POST-TRAUMATIC STRESS DISORDER (PTSD):

DOMAINS OF PTSD:

Re-experience Recurrent, intrusive, distressing memories of the trauma

Avoidance Avoidance of thoughts, feelings, or conversations about the trauma

Hyper-arousal Decreased concentration, hypervigilance, trouble sleeping, irritability, or angry outbursts

RISK FACTORS:

• Pre-traumatic: gender (women at higher risk during

childbearing years than men); genetics

• Peri-traumatic: magnitude of event/period

• Post-traumatic: follow-up

DURATION:

• 36 months with treatment, 5 years without

• 1/3 will develop chronic symptoms that do not remit

• Concurrent disorder: depression (80%); substance use (50%)

TREATMENT OF PTSD:

• General approach = exposure-based CBT or pharmacotherapy with SSRI/SNRI

• All guidelines recommend against BZD in PTSD

SSRI/SNRI:

• Paroxetine, sertraline, fluoxetine are first-line agents for PTSD

• Other SSRIs may also be beneficial (less evidence)

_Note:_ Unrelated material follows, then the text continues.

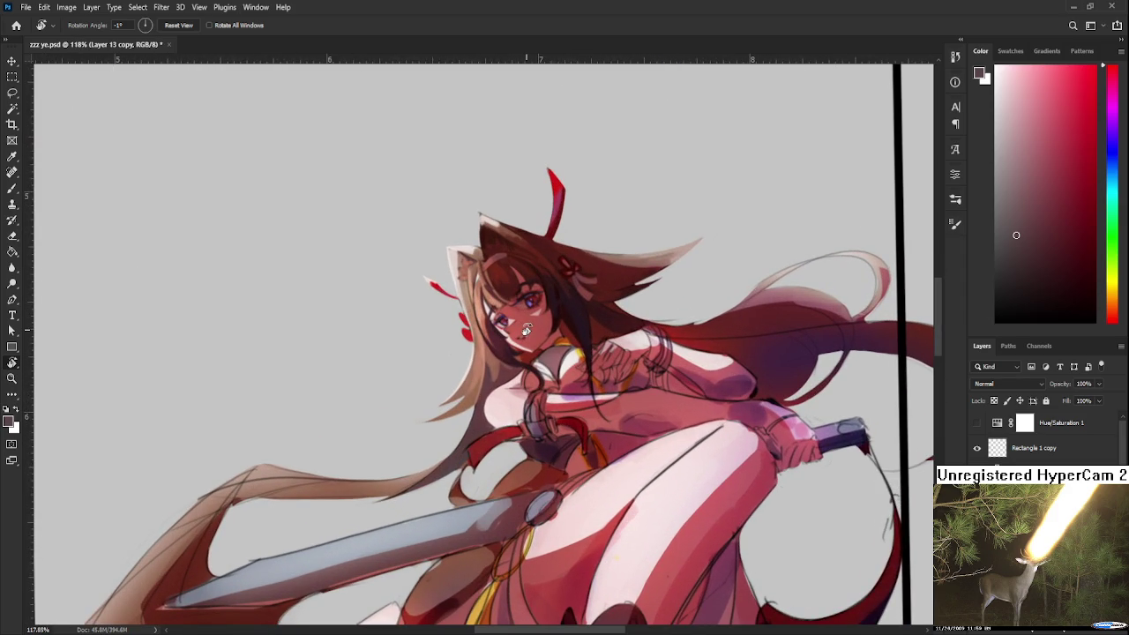
{"action": "scroll", "coordinate": [449, 295], "scroll_direction": "up", "scroll_amount": 1}
{"action": "scroll", "coordinate": [444, 292], "scroll_direction": "up", "scroll_amount": 3}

• Venlafaxine recommended as first-line option in some guidelines

o High dose (mean = 221.5 mg/day)

o Only re-experiencing/avoidance improved (not hyperarousal)

OTHER PHARMACOTHERAPY:

• Anti-convulsants: typically used as adjunctive agents with antidepressants

• 2nd-generation antipsychotics: not effective as monotherapy

• Prazosin: sleep-related sx and core symptoms of combat-related PTSD

o Insomnia & nightmares = core sx that can be made worse with SSRIs

• Clonidine: PTSD in children

o Decreased emotional lability, hyperarousal, nightmares

BZD USE IN PTSD:

• No evidence that BZDs reduce core symptoms

• Potentiate acquisition of fear response and worsen trauma recovery

• No positive long-term data

o Early BZD administration associated with higher incidence of PTSD at

1- and 6-month follow-up


• Pregnancy/lactation: CBT first-line option

• Children: “at-risk samples”; re-enact traumatic events in play

o CBT, medications for target sx

• Elderly: common, especially older veterans

o Treatment similar to adults (monitoring)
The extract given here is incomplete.